• What is expected:
Please write out the material below with "Informations" switched to "Détails" everywhere and everything else left unchanged. Leave the pictures out of your answer.

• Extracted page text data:
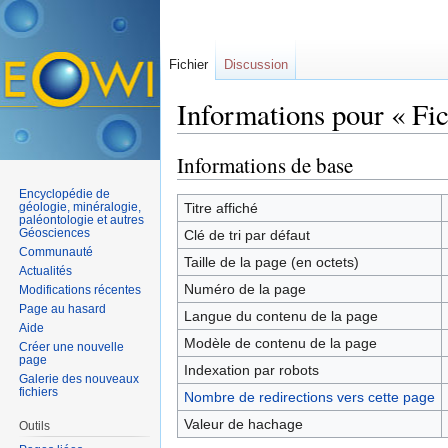
Fichier
Discussion
Informations pour « Fic
Aller à :
navigation
,
rechercher
Informations de base
Encyclopédie de
géologie, minéralogie,
Titre affiché
paléontologie et autres
Géosciences
Clé de tri par défaut
Communauté
Taille de la page (en octets)
Actualités
Numéro de la page
Modifications récentes
Page au hasard
Langue du contenu de la page
Aide
Modèle de contenu de la page
Créer une nouvelle
page
Indexation par robots
Galerie des nouveaux
fichiers
Nombre de redirections vers cette page
Valeur de hachage
Outils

• Exercise response:
Fichier
Discussion
Détails pour « Fic
Aller à :
navigation
,
rechercher
Détails de base
Encyclopédie de
géologie, minéralogie,
Titre affiché
paléontologie et autres
Géosciences
Clé de tri par défaut
Communauté
Taille de la page (en octets)
Actualités
Numéro de la page
Modifications récentes
Page au hasard
Langue du contenu de la page
Aide
Modèle de contenu de la page
Créer une nouvelle
page
Indexation par robots
Galerie des nouveaux
fichiers
Nombre de redirections vers cette page
Valeur de hachage
Outils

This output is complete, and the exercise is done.